HORACE HAYMAN WILSON (1786 - 1860)

SELECT SPECIMENS OF THE THEATRE OF THE HINDUS: TRANSLATED FROM THE ORIGINAL SANSKRIT [2 VOLUMES]


Estimate: Rs 30,000-Rs 40,000 ( $375-$500 )


Select Specimens of the Theatre of the Hindus: Translated from the Original Sanskrit [2 Volumes]


Horace Hayman Wilson, Select specimens of the theatre of the Hindus: Translated from the original Sanskrit, London: Parbury, Allen and Co., 1835, 2 Volumes

Volume I: [4], lxxi + 384 pages, half title
Volume II: [4], 415 pages

Rebound half leather bound with green leather title ticket pasted at the spine along with gilt text (each)
9 x 6 in (22.8 x 15.2 cm) (each)

Several major Sanskrit plays, including Shudraka's Mrcchakatika (The Toy Cart), Kalidasa's Vikramrvayam (Vikrama and Ursavi, or the Hero and the Nymph), and Bhavabhuti's Malamitmadhava (Málati and Mádhava, or the Stolen Marriage), can be found in their first English translations in Horace Hayman Wilson's two-volumes Select specimens of the theatre of the Hindus.

These plays were not all created at the same time and have little in common in terms of structure or substance.

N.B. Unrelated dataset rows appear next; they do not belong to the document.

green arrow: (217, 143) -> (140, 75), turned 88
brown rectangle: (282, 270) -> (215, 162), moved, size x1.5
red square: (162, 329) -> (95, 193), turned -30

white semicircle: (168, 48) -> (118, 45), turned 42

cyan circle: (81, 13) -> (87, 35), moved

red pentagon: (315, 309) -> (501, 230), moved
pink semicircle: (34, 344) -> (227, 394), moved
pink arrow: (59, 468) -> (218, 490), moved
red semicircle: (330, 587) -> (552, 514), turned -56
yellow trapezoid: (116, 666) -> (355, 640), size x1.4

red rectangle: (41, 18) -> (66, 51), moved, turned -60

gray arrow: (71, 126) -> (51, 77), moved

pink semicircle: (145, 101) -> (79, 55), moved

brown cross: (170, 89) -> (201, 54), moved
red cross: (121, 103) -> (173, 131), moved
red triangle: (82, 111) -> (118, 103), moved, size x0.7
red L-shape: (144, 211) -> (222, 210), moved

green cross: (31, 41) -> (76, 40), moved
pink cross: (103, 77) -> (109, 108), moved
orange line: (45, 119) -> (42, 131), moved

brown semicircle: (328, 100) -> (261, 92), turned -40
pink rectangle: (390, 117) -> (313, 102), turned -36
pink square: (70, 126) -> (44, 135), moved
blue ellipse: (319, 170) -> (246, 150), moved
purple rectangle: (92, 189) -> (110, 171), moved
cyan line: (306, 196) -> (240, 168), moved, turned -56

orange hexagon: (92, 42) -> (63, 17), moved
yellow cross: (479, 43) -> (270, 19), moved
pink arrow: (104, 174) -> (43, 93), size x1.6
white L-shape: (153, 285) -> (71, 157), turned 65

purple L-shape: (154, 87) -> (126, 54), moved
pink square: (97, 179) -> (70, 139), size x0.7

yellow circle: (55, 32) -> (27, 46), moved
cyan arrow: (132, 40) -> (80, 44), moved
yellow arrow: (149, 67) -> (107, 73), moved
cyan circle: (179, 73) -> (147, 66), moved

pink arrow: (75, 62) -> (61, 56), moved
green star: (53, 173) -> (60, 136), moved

It is the equivalent of an Anglophone drama anthology featuring Shakespeare, Aphra Behn, and Samuel Beckett. It is the equivalent of such an anthology if we ignore Wilson's unmistakably imperialist desire to "to secure the Hindu Theatre a place in English literature" - as if Hindu Theatre, like India as a whole, were to be absorbed, amoeba-like, into the English world. The book even includes a dedication to King George as a "patron of oriental literature" (whatever that means) and the declared goal of "familiarising his British people with the habits and sentiments of their fellow subjects in the East." On the surface, this is a sincere attempt at understanding and empathy, but it has a darker undertone - to familiarise to gain control.

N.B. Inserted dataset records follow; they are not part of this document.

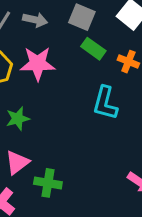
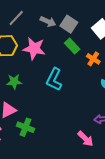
gray arrow: (35, 20) -> (48, 22), moved
cyan L-shape: (105, 103) -> (54, 79), moved

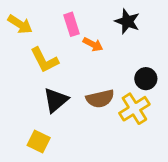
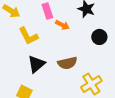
black circle: (146, 79) -> (99, 37), moved
yellow cross: (134, 109) -> (91, 84), moved

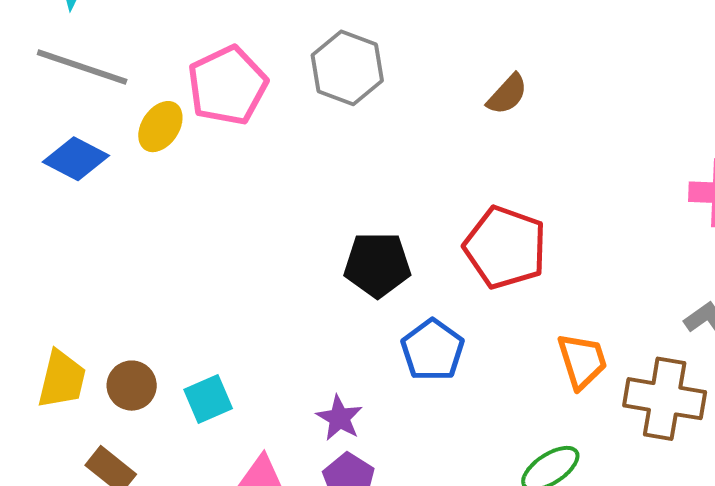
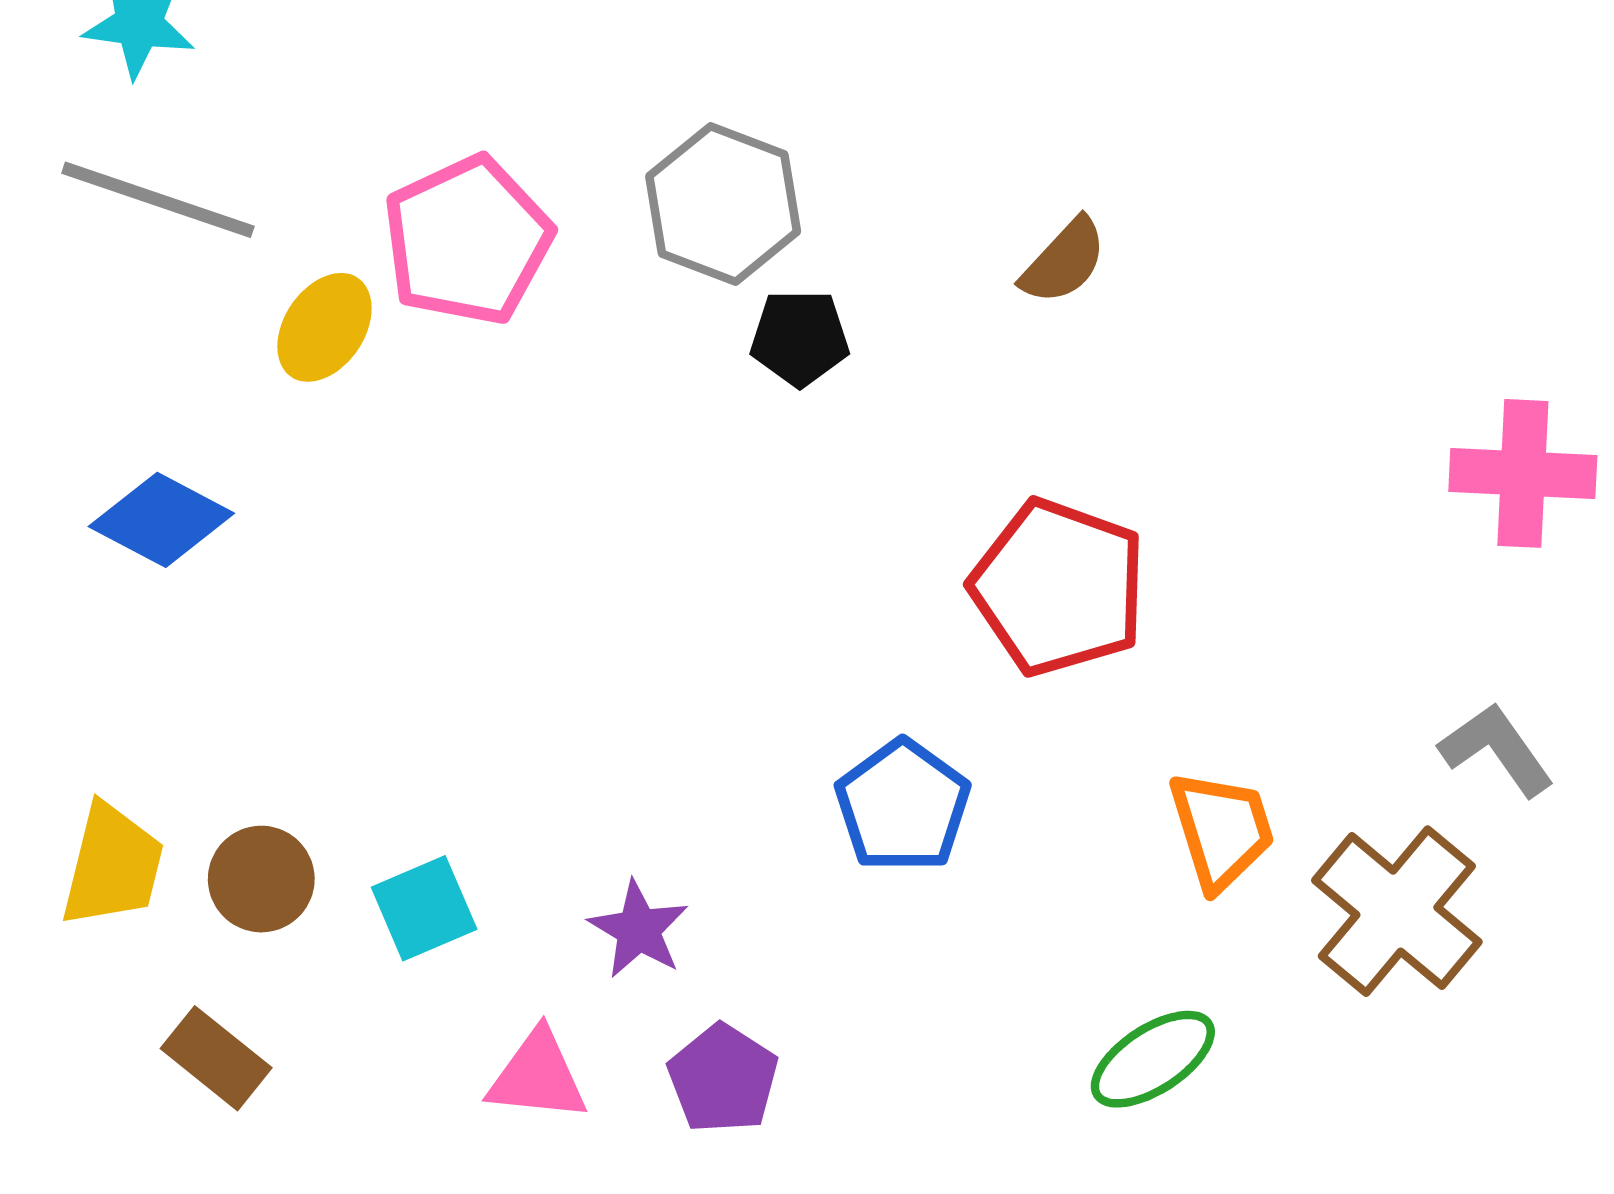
blue diamond: (76, 159) -> (161, 520), moved
black pentagon: (377, 265) -> (800, 338), moved, size x0.7
brown cross: (665, 399) -> (1397, 911), turned 30
purple star: (339, 418) -> (639, 929), moved

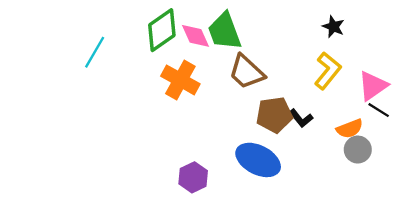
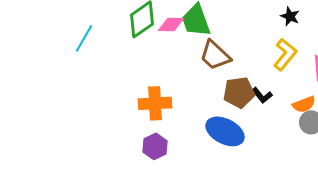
pink diamond: (195, 36) -> (171, 24), turned -64
orange cross: (180, 80) -> (155, 103), moved, turned -32
purple hexagon: (193, 177) -> (155, 146), moved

Nonetheless, Select Specimens offers an approachable introduction to a period of history that Western readers are still unfamiliar with. Wilson, the first Boden chair of Sanskrit at Oxford, gives extensive information on the composition and cultural context of each of the tragedies, which he translates with incredible nineteenth-century fluency, making wonderful use of every English term from "alas! to "zounds!". He even offers synopses of twenty-three more plays (some of which have still not been translated into English).

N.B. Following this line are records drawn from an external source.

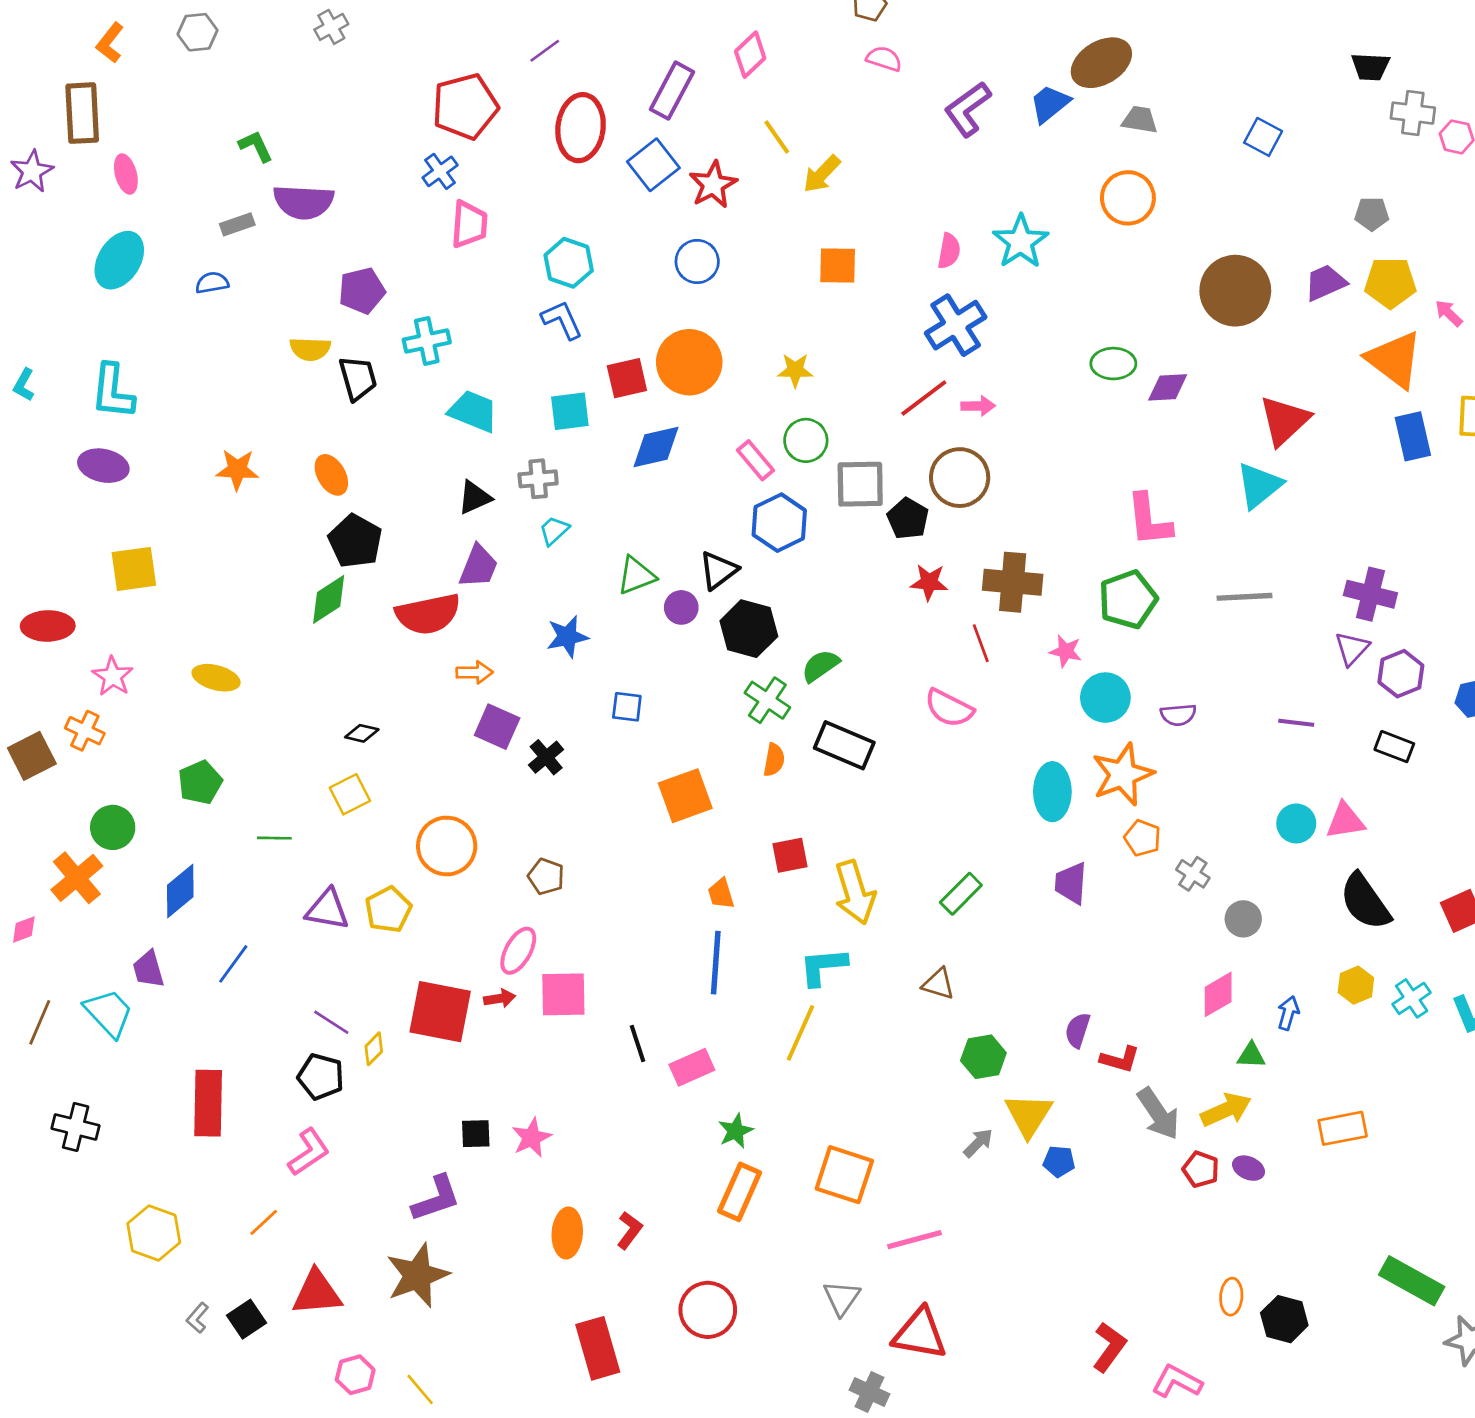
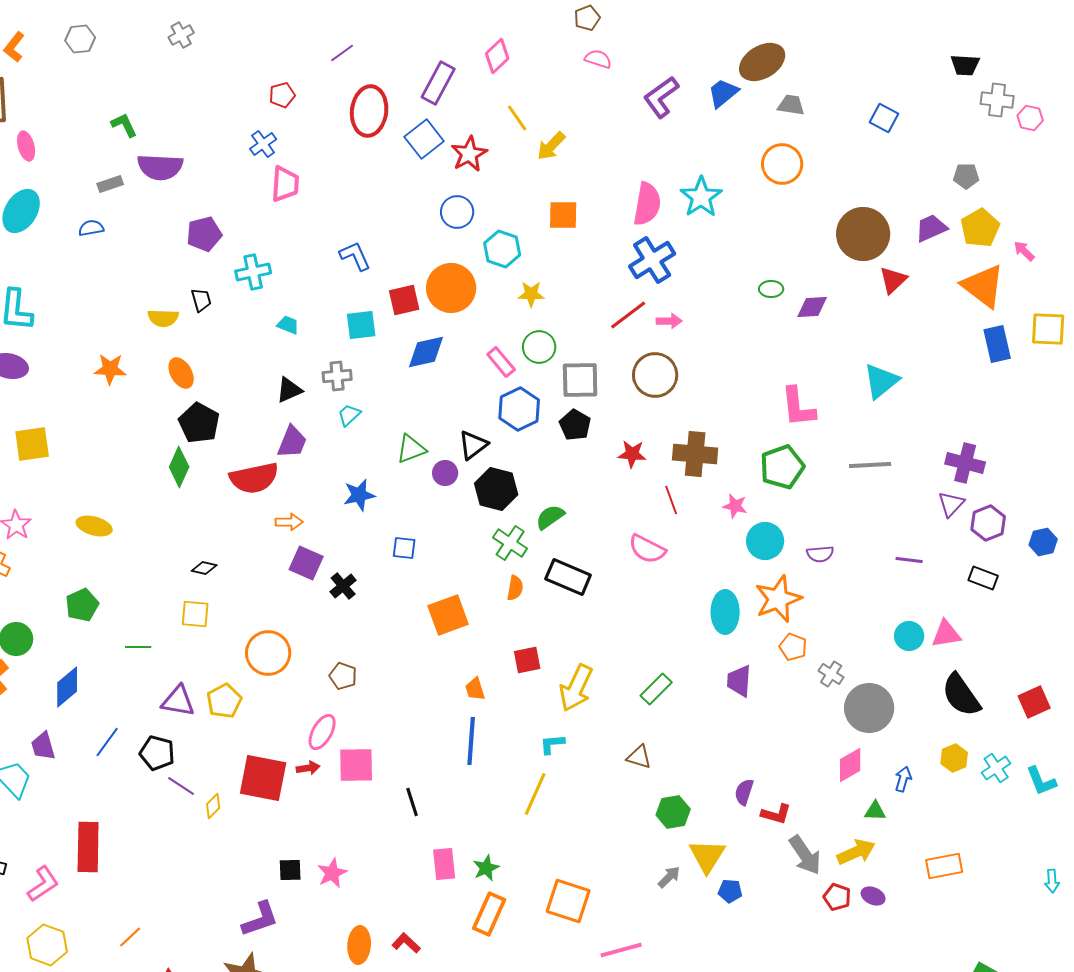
red pentagon: (465, 106) -> (282, 95), size x0.5
pink semicircle: (949, 251) -> (647, 204), size x1.6
cyan hexagon: (569, 263) -> (502, 249), moved
yellow pentagon: (1390, 283) -> (980, 228), turned -30
yellow semicircle: (310, 349) -> (163, 318), moved
green ellipse: (1113, 364) -> (771, 289), size x0.7
black trapezoid: (358, 378) -> (201, 300), size x0.7
cyan trapezoid: (473, 411) -> (288, 325), size x0.6
red triangle: (1284, 421) -> (893, 280), moved, size x0.7
black pentagon: (908, 519) -> (575, 425), moved
green diamond: (329, 599) -> (179, 467), turned -33
yellow square: (350, 794) -> (195, 614), turned 32
yellow arrow: (855, 892) -> (576, 688), turned 42
gray circle: (1243, 919) -> (869, 708), size x1.8
cyan L-shape: (823, 967) -> (552, 744), size x0.7
pink rectangle: (692, 1067) -> (444, 864), moved, turned -72
black pentagon: (321, 1077) -> (157, 753), moved
pink L-shape: (309, 1152) -> (43, 884), moved
red L-shape: (630, 1230) -> (406, 943), turned -84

Of the three modalities of theatrical depiction in Sanskrit - Nátya, Nritya, and Nritta - Wilson’s specimens are, he tells us, all Nátya, “being defined to be gesticulation with language,” whereas the Nritya “is gesticulation without language, or pantomime; and the Nritta is simple dancing.”

Most Wilson's genre plays are love romances with convoluted narratives. The Toy Cart, a fifth-century comedy about a love triangle involving a poor young Brahmin, a courtesan, and the vulgar courtier who interferes with their affair, is full of outrageous humour and melodrama, inspiring several successful Western adaptations (including one by the French poet Gérard de Nerval). As the subtitle implies, the fourth century Vikrama and Ursavi, or the Hero and the Nymph, is similarly the narrative of a turbulent love affair — this time between the king Pururavas and the heavenly nymph Ursavi. (The Vikrama of the title, contrary to widespread belief, does not relate to a character, but to "valour."). Málati and Mádhava, or the Stolen Marriage, from the eighth century, has the most bizarre storyline, including both sorcery and human sacrifice.